Have you ever sat back and really looked at what is going on around you? In this case, I am referring to the work setting and things like policies and procedures or processes that folks have been doing and when questioned as to why, the response is “Well we have always done it this way” or “We were told to do it this way”.
In reality, what once may have made sense or been implemented for a very legitimate reason, has become obsolete because new issues have occurred or new regulations have been promulgated. This is especially true in health care and yet I find myself constantly identifying areas where we work harder, but not necessarily smarter.
So I am on a mission to challenge people to employ critical thinking when they are faced with challenges, and ponder how they can use these skills to problem solve.

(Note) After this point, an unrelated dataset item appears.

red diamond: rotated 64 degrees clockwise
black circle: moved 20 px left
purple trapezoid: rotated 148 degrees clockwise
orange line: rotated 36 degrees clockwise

Critical thinking is the ability to think clearly and rationally about what to do. It includes the ability to engage in reflective and independent thinking. Someone with critical thinking skills is able to do the following:
- Understand the logical connections between ideas
- Identify, construct and evaluate arguments
- Detect inconsistencies and common mistakes in reasoning
- Solve problems systematically
- Identify the relevance and importance of ideas
- Reflect on the justification of one’s own beliefs and values
With as many problems as we are all faced with in our work and life, it seems as if there is never enough time to solve each one without dealing with some adversity along the way. Problems keep mounting so fast that we find ourselves taking short cuts to temporarily alleviate the tension points – so we can move onto the next problem. In the process, we fail to solve the core of each problem we are dealing with; thus we continuously get caught in the trap of a never-ending cycle that makes it difficult to find any real resolutions. The best problem solvers have the patience to step back and see the problem at-hand through broadened observation. They see around, beneath and beyond the problem itself and approach a problem as an opportunity, which can be a strategic enabler for continuous improvement. Leaders who lack this wisdom approach problems with linear vision – thus only seeing the problem that lies directly in front of them and blocking the possibilities that lie within the problem. As such, they never see the totality of what the problem represents; that it can actually serve as an enabler to improve existing best practices, protocols and standard operating procedures for growing and competing in the marketplace.You know that you have great leadership in your organization when problem solving becomes a seamless process that enables the people and the organization to grow and get better. If problem solving creates chaos, you may have a serious leadership deficiency.Problem solving is the greatest enabler for growth and opportunity. This is why they say failure serves as the greatest lesson in business and in life. Be the leader that shows maturity, acts courageously, and requires accountability.